A PART-TIME LETTER carrier for the U.S. Postal Service in Chicago faces a variety of charges after he was allegedly caught red-handed by police burning undelivered mail in his back yard on New Year’s Day.
Larry J. Mack has been charged with failing to deliver more than 8,400 pieces of mail. Mack could also face charges ranging from destruction of mail to theft of mail by a postal employee, according to Leo Lalley, a spokesman for the U.S. Postal Inspection Service.
Mack, who faces a minimum of five years in prison and a $25,000 fine, has reportedly been suspended without pay. He worked for the USPS as a part-time letter carrier out of the Lakeview Station on Chicago’s North Side for two years.
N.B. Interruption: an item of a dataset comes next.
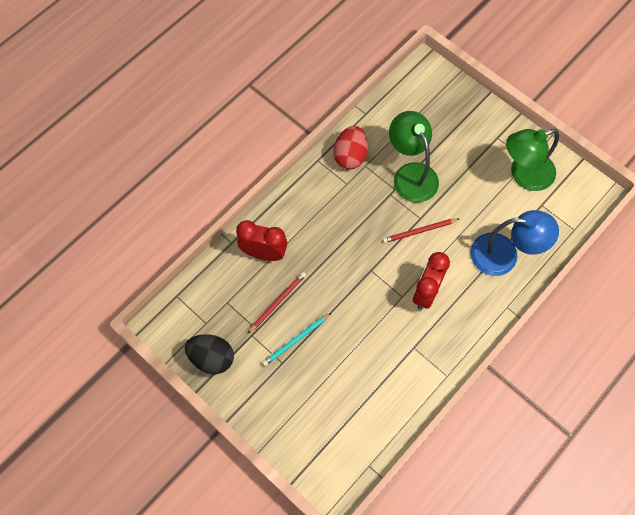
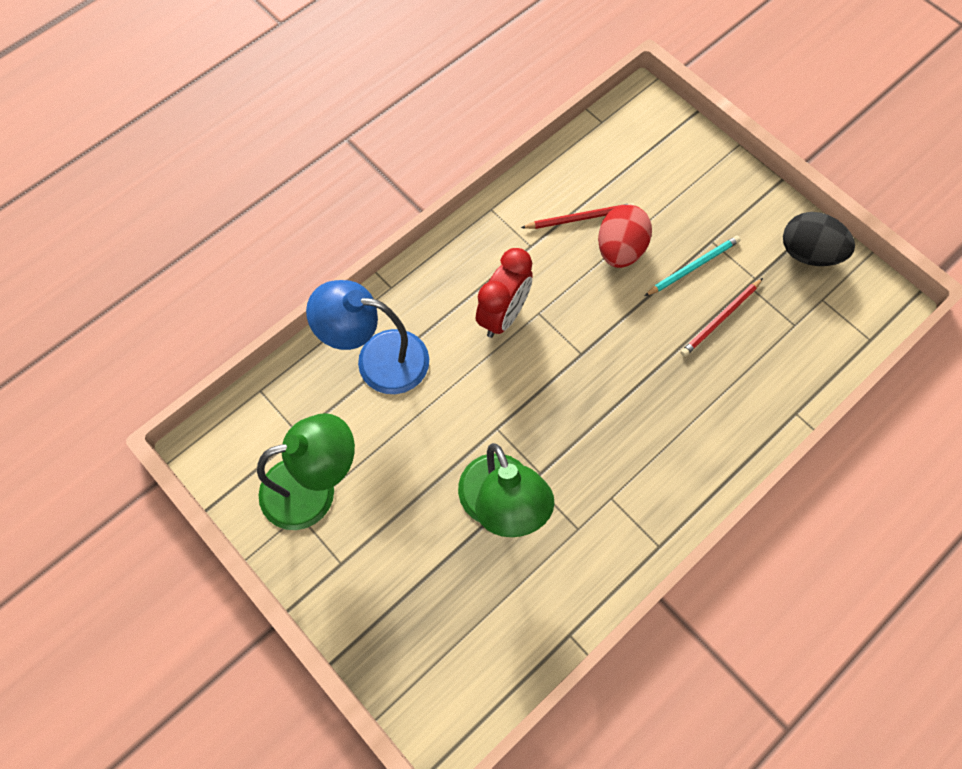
camera: 175 degrees left, 0 degrees up
red clock [236,220,287,261] -> none
red egg [334,126,368,170] -> red egg moved to [598,205,652,268]
red pencil [383,219,459,243] -> red pencil moved to [521,203,634,229]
Lalley says that Chicago police arrested Mack as he was allegedly burning significant amounts of unopened mail in two back-yard trash cans. The mail included letters, magazines, newspapers and catalogs. The police had been alerted to the situation by a 911 call.
Police also found piles of undelivered and unopened mail in a third garbage can and in the back seats of two cars registered to Mack, Lalley says. The mail was later turned over to postal inspectors for examination.
Although some of the recovered letters were postmarked in April, Lalley says most of the mail should have been delivered in either November or December.
“We’re still sorting through the mail to determine its content and age,” Lalley says.
He noted that while some of the mail will be kept for evidence, the remainder is to be delivered along with a letter explaining the reason for the delivery delay.